Copper conundrum: price plummets despite strong Chinese demand
Metal moved in tandem with steel for most of this year but now their paths diverge
Henry Sanderson
Concerns about the US-China trade war have hit the price of copper this year — and yet a key indicator of the metal’s demand remains healthy.
The commodity, often called Dr Copper for its ability to forecast global economic growth, has fallen 13 per cent to trade at $6,262 a tonne.
Despite the price plummeting, analysts say physical demand for copper in China, the world’s largest consumer, is strong. The price to buy copper in China, as measured by the local premium, has risen over the past month.
But in China the price of steel, which has moved in tandem with copper for most of this year, has continued to rise. Both metals are used in construction.
“We’ve never seen this degree of divergence sustained for so long,” said Ian Roper, an analyst at SMM, a Chinese metals consultancy in Singapore. “Underlying fundamentals today are quite good.”
That is a sentiment shared by the largest copper miners such as Freeport-McMoRan and Antofagasta, which say demand for copper from their customers remains strong.
The sell-off in copper prices has instead been driven by traders and speculators more concerned about the global economic impact of a US-Sino trade tussle.

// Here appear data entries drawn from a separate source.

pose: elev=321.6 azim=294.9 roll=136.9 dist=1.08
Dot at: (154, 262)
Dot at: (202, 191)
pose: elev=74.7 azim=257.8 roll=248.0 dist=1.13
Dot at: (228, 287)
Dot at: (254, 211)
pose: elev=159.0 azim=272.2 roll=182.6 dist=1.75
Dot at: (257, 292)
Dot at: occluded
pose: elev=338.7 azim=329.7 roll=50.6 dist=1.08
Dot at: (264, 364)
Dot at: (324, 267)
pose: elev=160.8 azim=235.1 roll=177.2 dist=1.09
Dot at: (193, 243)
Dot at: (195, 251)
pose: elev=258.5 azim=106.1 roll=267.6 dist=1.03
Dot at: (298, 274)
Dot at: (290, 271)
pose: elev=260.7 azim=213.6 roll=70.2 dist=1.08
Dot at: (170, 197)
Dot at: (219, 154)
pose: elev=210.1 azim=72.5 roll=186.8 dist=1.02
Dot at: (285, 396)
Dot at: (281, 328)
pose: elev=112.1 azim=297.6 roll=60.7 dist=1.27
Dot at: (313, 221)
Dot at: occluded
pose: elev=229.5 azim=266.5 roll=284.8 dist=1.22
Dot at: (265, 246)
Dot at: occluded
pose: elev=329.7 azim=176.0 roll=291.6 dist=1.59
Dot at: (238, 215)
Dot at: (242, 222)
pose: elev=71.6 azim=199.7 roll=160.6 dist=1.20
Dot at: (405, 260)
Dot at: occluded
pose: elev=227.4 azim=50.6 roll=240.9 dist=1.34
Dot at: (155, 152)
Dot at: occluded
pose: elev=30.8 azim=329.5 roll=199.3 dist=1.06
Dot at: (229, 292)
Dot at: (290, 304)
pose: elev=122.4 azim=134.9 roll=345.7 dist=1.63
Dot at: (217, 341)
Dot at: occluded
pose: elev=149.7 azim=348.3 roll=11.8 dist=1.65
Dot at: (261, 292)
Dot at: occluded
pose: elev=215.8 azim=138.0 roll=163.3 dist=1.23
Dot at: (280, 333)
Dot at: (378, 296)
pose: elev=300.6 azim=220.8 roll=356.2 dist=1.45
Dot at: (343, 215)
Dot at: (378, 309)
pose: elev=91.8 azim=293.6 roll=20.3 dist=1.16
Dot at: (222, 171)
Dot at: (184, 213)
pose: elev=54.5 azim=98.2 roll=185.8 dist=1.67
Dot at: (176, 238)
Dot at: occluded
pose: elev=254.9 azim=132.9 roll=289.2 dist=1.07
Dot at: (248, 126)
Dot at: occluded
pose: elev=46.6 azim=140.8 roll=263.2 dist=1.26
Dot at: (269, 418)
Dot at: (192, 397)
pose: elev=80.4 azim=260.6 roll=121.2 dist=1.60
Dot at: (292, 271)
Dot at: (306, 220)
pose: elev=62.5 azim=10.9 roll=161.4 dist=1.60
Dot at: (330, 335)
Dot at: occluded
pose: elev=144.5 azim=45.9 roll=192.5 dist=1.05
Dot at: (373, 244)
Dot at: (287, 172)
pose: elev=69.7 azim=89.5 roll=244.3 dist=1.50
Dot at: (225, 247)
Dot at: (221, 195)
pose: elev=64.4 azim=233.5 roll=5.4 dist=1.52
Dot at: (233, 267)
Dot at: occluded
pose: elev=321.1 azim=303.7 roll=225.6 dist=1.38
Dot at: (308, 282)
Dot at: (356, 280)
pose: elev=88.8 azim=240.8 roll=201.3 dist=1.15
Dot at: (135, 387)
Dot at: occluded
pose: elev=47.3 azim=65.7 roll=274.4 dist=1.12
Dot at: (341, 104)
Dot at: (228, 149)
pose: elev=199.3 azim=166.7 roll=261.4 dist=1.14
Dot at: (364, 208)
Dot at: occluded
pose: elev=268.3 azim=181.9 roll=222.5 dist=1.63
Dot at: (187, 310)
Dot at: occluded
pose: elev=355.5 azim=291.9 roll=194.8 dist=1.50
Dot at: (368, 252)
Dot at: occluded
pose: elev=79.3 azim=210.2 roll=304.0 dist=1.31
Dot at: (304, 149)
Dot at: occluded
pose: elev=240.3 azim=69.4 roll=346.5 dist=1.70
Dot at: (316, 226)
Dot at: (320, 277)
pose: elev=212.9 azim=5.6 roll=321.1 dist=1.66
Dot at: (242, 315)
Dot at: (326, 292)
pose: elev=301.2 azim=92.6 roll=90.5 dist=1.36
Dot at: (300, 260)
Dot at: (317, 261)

“Escalating trade rhetoric from the US administration was sufficient to put an end to copper’s party,” according to analysts at Wood Mackenzie.
Going forward the question will be how much the trade dispute — and the rhetoric — starts to eat into real copper demand in China.
Analysts at BMO Capital Markets expect growth in copper demand to fall to 2.6 per cent in 2019 from an expected 4.2 per cent this year. Traders may be right to be cautious.